On Thu, 17 Feb 2022 at 20:08, Julian Hyde <jhyde.apa...@gmail.com> wrote:

> You should definitely log a bug, even if there are no plans to fix it. It
> is a violation of the standard, and therefore it is a bug, and therefore we
> should document that it exists.
>
> Can you do some research on the right terminology. You use the term
> ‘unsafe’. I think the PL community uses the term ’strict’ for expressions
> that must be evaluated (and therefore if they throw, the query is sure to
> abort). We have other related concepts floating around in Calcite - dynamic
> functions, deterministic operators - and standardizing terminology is key
> if we are to keep the menagerie in order.
>
> There might be a way to have our cake and eat it too. We could push down
> the division, and if there is a division-by-zero we return a special value
> such as NULL. If the special value is not eliminated by the join then it is
> promoted to a throw. The “cake” here is the performance benefit of pushing
> down a filter (that may never or rarely throw); the “eating it” is safety
> on the occasion that the filter does throw.
>
> Even if that strategy doesn’t work, maybe we could have a flag that says
> whether to push down conditions that might throw.
>
> Julian
>
>
> > On Feb 17, 2022, at 8:07 AM, Scott Reynolds <sdrreyno...@gmail.com>
> wrote:
> >
> > Is it feasible to prevent the filter push down in cases like this (
> detect
> > potential division by zero) ? What other exceptions that could happen?
> >
> > Should it only push down some filters and preserve the complex filter
> above
> > the join?
> >
> > Regarding a Jira ticket, generating an exception when it should produce
> > valid results is gotta be a Jira case IMHO.
> >
> >
> >
> >
> > On Thu, Feb 17, 2022, 7:17 AM Stamatis Zampetakis <zabe...@gmail.com>
> wrote:
> >
> >> Hi all,
> >>
> >> Till today, I believed that pushing a filter below an inner join is not
> >> strictly related to the operators (equals, plus, minus, cast, division)

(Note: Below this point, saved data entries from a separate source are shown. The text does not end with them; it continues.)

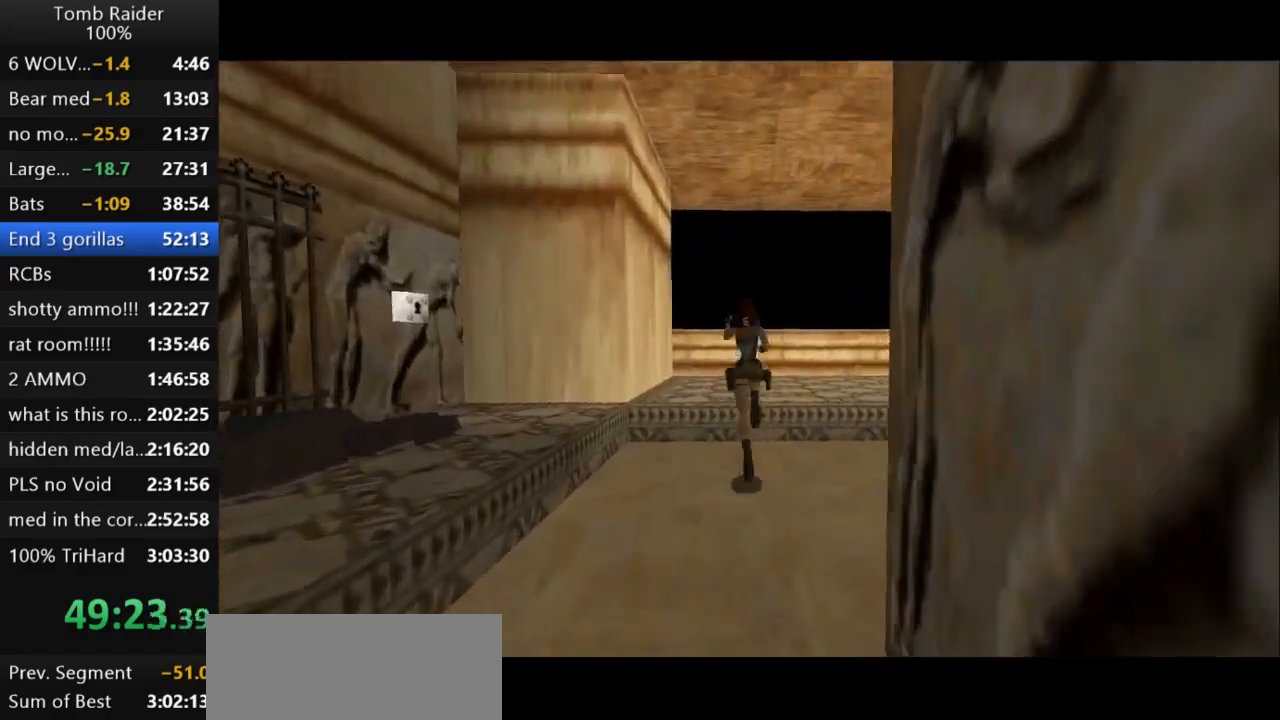
{"keys": ["left"], "events": [[67, "jump", "up"], [100, "up", "up"]]}
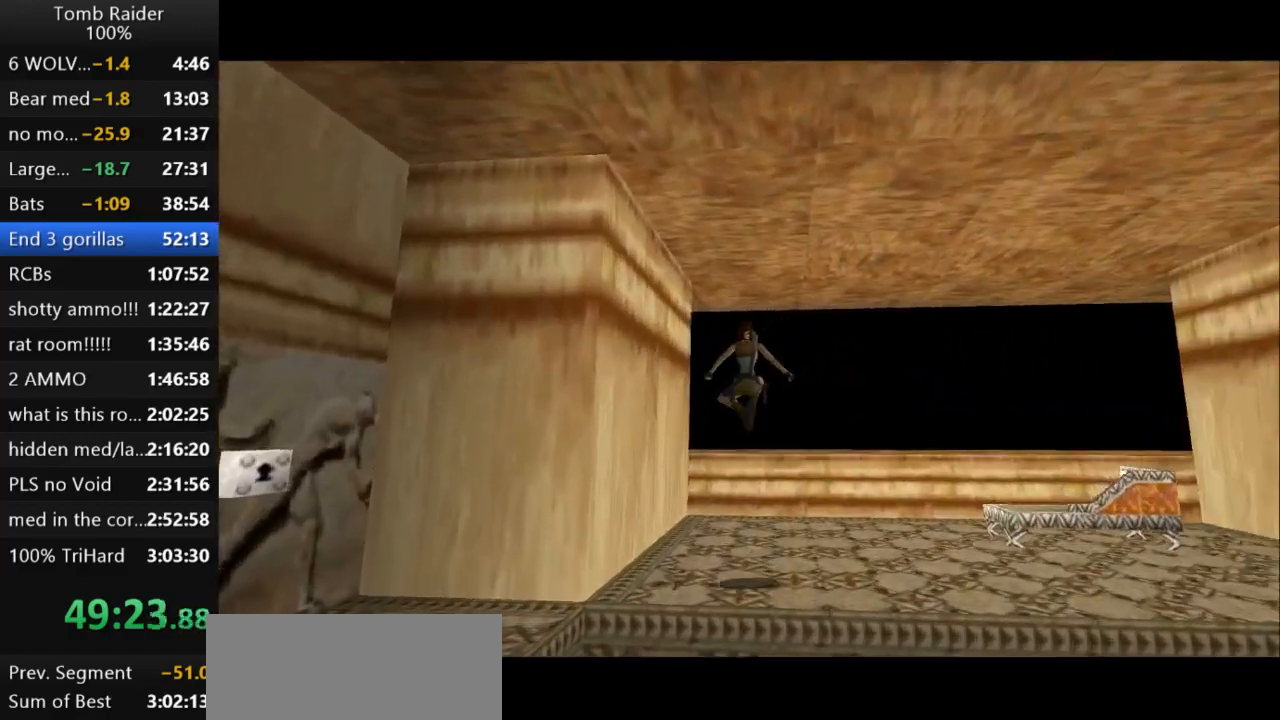
{"keys": [], "events": [[200, "left", "up"]]}
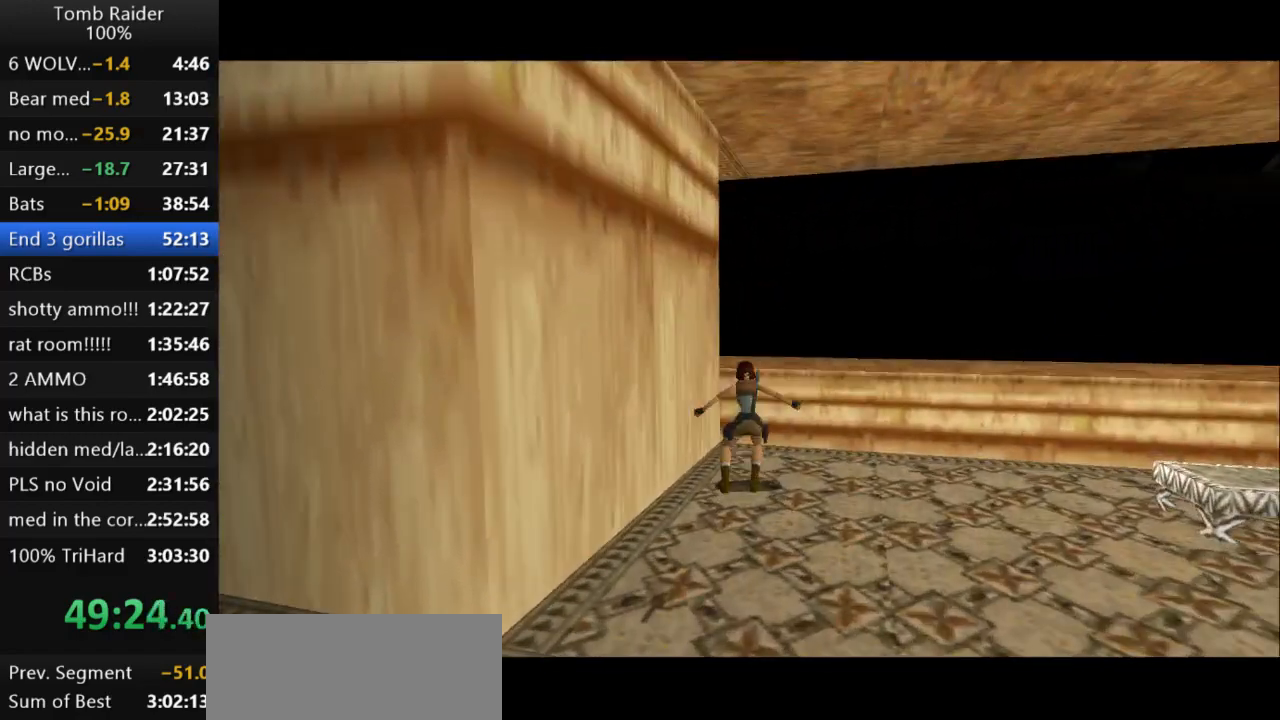
{"keys": ["guns", "left"], "events": [[67, "jump", "down"], [200, "up", "down"], [333, "jump", "up"], [333, "left", "down"], [433, "guns", "down"], [500, "up", "up"]]}
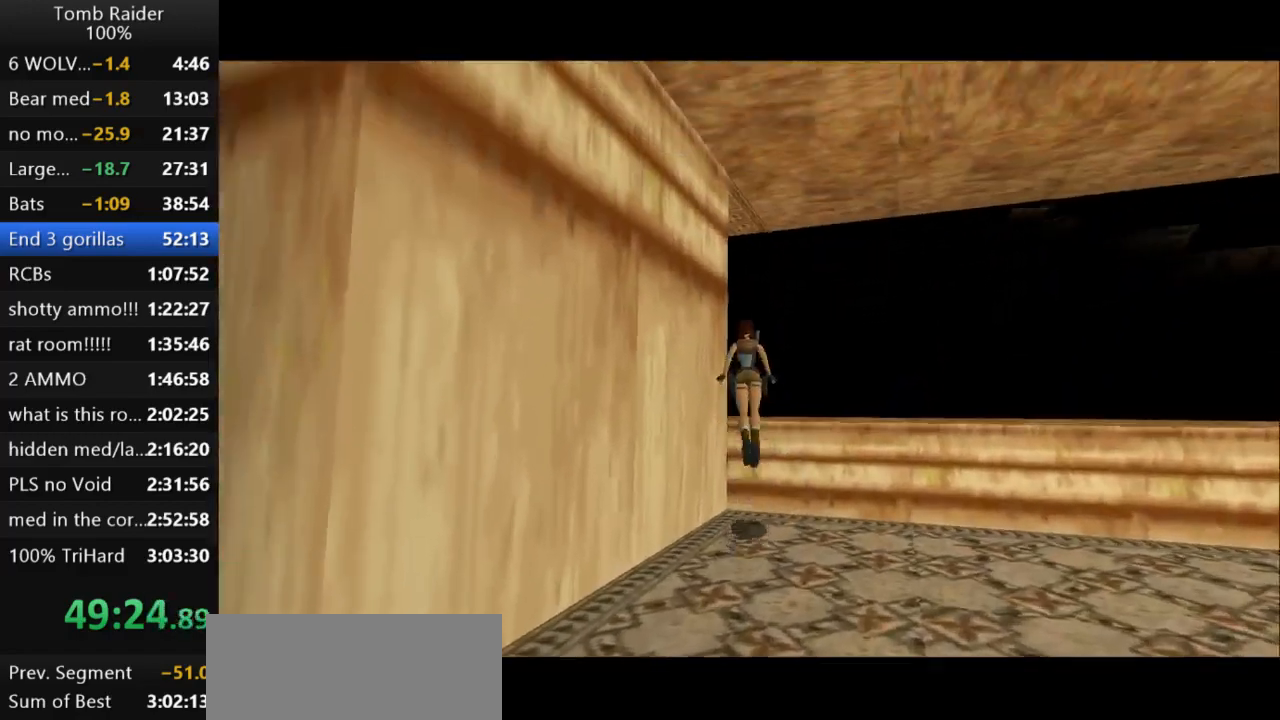
{"keys": ["left"], "events": [[133, "guns", "up"]]}
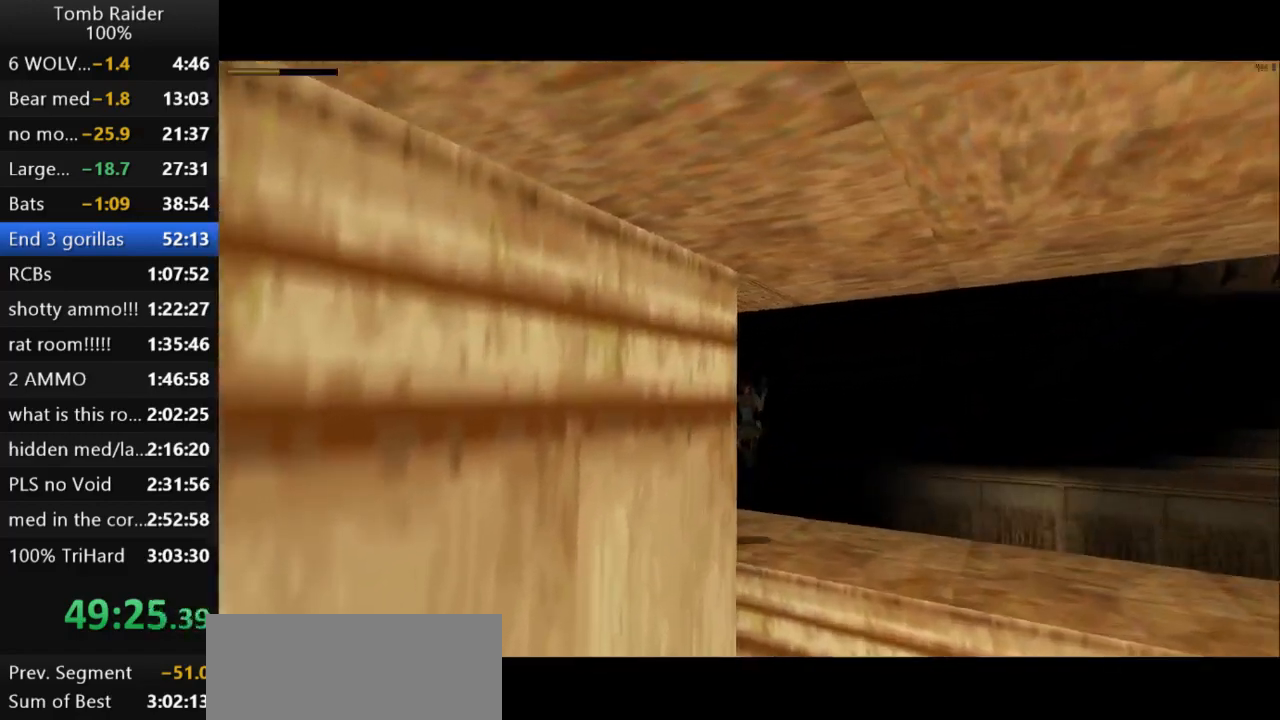
{"keys": ["left"], "events": []}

> >> present in the filter.
> >>
> >> However, the query below will return some results if the filter is
> executed
> >> after the join or it will fail with an exception if the filter is pushed
> >> below the join.
> >>
> >> EMP [EMPNO, NAME, DEPTNO]
> >> 0   | Alex | 0
> >> 10 | Bob | 1
> >>
> >> DEP [DEPTNO]
> >> 1
> >>
> >> SELECT e.name
> >> FROM emp e
> >> INNER JOIN dep d ON e.deptno = d.deptno
> >> WHERE (10 / e.empno) = 1
> >>
> >> It seems that SQL standard (Section 7.4 general rule 1) mandates that
> WHERE
> >> should be applied to the result of FROM so in the case above pushing
> >> filters below the join seems to violate the standard.
> >>
> >> Currently, in Calcite we are going to push the division, cast, and
> >> basically any kind of operator below the join. Many well-known databases
> >> e.g., Postgres, do that as well.
> >>
> >> Should we log it as a bug and try to do something about it or let it be
> as
> >> it is?
> >>
> >> Best,
> >> Stamatis
> >>
>
>

-- 
This message contains confidential information and is intended only for the 
individuals named. If you are not the named addressee you should not 
disseminate, distribute or copy this e-mail. Please notify the sender 
immediately by e-mail if you have received this e-mail by mistake and 
delete this e-mail from your system. E-mail transmission cannot be 
guaranteed to be secure or error-free as information could be intercepted, 
corrupted, lost, destroyed, arrive late or incomplete, or contain viruses. 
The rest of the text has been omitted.